Once a year South Africans have an appointment with the President of Republic at which he personally provides a progress report on government programmes as well as detail plans for the upcoming year.
This year the State of the Nation Address take place on Thursday at 7pm. It also marks the start of the annual sitting of both houses of Parliament.
South Africans can follow President Jacob Zuma’s address on television and radio stations or on Parliament’s website.
The government will also provide public viewing screens at several centres nationally, because we know that to most South Africans this event holds great importance. This national occasion is however not a party political event, but rather a vital interaction between the President and all South Africans.
We will hear firsthand how far our young democracy has come since freedom in 1994. Over the space of two decades, the changes have been tremendous. However, one of our biggest achievements is the Constitution that protects the rights of every South African.
Through the Constitution, we restored the dignity to our people – both black and white. It also ended all forms of legal racial discrimination, giving all our people equal rights and opportunities, regardless of colour, creed, sexual orientation, gender, language or cultural groups.

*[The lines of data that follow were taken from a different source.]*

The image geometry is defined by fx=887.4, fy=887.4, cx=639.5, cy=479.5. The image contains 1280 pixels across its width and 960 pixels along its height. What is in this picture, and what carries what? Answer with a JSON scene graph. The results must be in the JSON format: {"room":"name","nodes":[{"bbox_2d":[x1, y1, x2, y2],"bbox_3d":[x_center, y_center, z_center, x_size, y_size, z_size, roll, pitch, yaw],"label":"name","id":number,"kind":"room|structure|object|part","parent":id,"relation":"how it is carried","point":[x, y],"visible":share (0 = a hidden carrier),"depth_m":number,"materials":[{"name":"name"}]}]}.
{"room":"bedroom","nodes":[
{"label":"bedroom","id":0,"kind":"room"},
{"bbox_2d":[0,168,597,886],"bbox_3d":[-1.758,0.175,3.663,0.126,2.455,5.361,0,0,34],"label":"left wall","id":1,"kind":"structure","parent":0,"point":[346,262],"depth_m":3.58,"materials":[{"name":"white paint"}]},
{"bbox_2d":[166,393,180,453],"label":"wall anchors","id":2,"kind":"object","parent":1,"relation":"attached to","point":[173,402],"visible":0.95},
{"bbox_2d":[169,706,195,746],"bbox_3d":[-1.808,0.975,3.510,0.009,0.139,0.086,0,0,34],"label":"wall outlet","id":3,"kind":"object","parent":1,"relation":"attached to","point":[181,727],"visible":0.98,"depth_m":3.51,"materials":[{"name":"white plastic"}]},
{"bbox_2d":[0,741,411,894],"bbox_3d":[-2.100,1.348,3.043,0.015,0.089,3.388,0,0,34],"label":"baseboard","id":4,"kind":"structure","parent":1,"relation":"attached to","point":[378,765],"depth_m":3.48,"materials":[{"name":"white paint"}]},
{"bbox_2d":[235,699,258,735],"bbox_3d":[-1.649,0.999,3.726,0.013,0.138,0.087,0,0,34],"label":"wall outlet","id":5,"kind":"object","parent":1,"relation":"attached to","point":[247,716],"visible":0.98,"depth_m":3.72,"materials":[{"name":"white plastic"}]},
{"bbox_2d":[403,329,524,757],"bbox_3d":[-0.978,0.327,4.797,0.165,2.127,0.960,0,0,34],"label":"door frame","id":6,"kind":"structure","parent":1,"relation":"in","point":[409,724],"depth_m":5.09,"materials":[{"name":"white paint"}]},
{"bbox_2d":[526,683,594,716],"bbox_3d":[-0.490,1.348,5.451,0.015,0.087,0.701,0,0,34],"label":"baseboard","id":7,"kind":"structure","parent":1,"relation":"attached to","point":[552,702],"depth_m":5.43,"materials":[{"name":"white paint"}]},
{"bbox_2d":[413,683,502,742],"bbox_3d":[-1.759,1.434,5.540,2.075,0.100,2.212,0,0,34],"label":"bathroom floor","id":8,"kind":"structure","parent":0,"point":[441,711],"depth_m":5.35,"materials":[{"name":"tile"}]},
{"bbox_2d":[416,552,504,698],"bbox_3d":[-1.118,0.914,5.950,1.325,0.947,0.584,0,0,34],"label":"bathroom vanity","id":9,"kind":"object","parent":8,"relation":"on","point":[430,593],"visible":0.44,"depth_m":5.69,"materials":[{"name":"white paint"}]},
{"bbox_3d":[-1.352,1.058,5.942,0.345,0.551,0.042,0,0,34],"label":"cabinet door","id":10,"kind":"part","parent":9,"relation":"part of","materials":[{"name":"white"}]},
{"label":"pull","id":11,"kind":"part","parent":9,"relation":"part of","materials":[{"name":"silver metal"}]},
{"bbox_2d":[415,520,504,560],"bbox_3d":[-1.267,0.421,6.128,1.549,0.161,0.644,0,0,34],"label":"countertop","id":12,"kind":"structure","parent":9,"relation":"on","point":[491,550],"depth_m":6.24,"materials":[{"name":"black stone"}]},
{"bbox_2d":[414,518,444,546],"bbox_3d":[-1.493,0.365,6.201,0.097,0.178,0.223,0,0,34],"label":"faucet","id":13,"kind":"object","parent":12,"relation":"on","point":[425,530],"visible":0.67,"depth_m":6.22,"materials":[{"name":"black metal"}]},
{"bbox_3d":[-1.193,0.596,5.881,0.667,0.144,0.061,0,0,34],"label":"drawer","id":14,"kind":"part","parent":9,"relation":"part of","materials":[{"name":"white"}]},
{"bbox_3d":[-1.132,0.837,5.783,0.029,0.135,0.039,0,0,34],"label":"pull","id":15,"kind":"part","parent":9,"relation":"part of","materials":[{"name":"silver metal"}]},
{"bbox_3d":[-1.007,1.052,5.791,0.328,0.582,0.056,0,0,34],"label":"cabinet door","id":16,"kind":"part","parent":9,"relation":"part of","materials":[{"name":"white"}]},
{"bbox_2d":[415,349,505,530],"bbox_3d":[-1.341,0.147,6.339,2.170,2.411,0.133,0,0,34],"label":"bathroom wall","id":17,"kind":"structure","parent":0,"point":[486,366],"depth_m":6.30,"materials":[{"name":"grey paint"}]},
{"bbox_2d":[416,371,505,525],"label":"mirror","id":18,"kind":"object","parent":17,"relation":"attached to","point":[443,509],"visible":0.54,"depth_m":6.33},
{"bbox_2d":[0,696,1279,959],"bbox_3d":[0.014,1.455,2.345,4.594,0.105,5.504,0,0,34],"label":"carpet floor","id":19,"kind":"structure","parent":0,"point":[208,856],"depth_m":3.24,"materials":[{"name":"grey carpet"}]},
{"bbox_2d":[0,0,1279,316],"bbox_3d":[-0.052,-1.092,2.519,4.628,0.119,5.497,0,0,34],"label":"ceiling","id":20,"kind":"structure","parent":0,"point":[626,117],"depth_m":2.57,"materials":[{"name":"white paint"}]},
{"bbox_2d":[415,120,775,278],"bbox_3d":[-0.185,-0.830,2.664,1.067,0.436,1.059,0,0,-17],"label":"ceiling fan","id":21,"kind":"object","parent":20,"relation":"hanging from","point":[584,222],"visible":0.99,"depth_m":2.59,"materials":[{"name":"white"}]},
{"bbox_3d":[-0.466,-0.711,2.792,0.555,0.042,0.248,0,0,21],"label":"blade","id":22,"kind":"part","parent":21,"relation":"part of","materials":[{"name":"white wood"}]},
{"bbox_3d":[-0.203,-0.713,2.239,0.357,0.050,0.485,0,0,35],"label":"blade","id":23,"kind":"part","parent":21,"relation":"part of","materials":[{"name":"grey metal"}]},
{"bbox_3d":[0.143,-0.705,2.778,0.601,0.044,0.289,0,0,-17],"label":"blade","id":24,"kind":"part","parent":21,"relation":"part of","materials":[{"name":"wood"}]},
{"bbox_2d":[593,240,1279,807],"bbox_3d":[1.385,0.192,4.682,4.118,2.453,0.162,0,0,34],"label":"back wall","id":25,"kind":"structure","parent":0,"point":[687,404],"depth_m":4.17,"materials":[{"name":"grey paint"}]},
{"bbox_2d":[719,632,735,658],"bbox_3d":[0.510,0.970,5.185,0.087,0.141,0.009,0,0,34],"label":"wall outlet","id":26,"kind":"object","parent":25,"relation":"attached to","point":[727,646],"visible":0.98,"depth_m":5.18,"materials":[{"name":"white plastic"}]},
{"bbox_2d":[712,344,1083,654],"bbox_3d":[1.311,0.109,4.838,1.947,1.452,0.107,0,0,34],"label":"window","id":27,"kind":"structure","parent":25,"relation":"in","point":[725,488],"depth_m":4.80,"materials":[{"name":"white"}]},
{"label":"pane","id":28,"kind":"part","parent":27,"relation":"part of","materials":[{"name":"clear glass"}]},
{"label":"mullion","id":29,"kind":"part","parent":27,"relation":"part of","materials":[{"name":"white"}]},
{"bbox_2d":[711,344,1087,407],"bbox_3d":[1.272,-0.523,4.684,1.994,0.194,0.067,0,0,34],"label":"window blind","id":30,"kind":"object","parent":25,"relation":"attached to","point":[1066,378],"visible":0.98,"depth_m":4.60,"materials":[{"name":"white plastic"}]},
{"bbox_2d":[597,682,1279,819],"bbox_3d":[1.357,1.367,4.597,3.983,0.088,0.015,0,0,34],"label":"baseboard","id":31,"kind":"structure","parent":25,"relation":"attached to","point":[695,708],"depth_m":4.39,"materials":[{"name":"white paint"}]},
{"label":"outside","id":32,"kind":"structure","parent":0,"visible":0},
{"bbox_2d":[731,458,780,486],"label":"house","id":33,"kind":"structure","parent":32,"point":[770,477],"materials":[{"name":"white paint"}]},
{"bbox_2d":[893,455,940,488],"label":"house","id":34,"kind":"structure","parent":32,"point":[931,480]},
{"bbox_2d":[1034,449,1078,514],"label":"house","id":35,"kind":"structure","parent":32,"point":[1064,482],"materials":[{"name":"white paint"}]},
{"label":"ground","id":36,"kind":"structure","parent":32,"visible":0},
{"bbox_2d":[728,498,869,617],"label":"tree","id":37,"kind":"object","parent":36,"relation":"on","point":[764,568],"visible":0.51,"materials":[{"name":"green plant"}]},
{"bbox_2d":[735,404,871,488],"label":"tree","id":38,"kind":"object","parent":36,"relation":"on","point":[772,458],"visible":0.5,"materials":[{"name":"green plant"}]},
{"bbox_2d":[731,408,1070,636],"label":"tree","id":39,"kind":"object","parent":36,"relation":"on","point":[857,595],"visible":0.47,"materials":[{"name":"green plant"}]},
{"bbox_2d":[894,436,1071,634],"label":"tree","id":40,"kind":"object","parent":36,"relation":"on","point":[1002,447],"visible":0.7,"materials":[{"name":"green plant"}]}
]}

Another critical pillar of our new democracy is our Parliament. It is truly the lifeblood of our democratic dispensation and the custodian of the collective aspirations of all South Africans, united in their diversity.
Our Parliament follows a proportional representation model which ensures that virtually every constituency in the country is represented. A minority party simply has to obtain 0.25 percent of the votes to secure a seat in the National Assembly. It allows for all the country’s diverse voices to be heard and their views reflected in our legislation.
To be part of a democracy means that our involvement does not stop after we have cast our ballot. We must become active citizens and ensure we protect our country’s democratic institutions. To advance our country, we need to ensure that these institutions are stable and work towards creating a better life for all South Africans.
We can all agree that robust discussions are part of a well-functioning Parliament and a hallmark of a healthy democracy. However, it is important that these discussions and interactions are guided by Parliamentary rules so that the integrity and sanctity of this esteemed institution is maintained. It is therefore critical that Parliament’s authority, rules and processes are respected by all those who value our democratic dispensation.
One of the Parliamentary processes that should especially be respected is the State of the Nation Address. These annual addresses empower us as citizens to better take part in our democracy.
This week’s address will provide us with vital updates on the implementation of the Programme of Action which is based on the National Development Plan (NDP). Currently the government is implementing the first five-year building block of the NDP known as 2014-2019 Medium-Term Strategic Framework (MTSF).
The strategic framework sets detailed targets and indicators for the next five years’ tenure and clearly identifies roles, and responsibilities for the implementation of key actions.
The MTSF includes 14 outcomes which build on government’s work, learnings and experiences from previous administrations. These outcomes include among others quality basic education, that all people in South Africa are and feel safe, a long and healthy life for all, decent employment through inclusive growth, sustainable human settlements and improved quality of household life and responsive, accountable, effective and efficient local government.
Measures have also been implemented by the Department of Performance Monitoring and Evaluation to ensure that the five-year strategic plans, annual plans and budgets of all national and provincial departments are aligned to the MTSF, and therefore to the NDP.
An additional critical element of the MTSF is that it was designed to enable systematic and evidence-based monitoring so that progress can continuously be monitored towards reaching the NDP objectives.
The State of the Nation Address is a momentous occasion that all South Africans should tune into and listen, or watch as the President outlines the government’s future programme. Let us all clear our diaries for the evening of 12 February!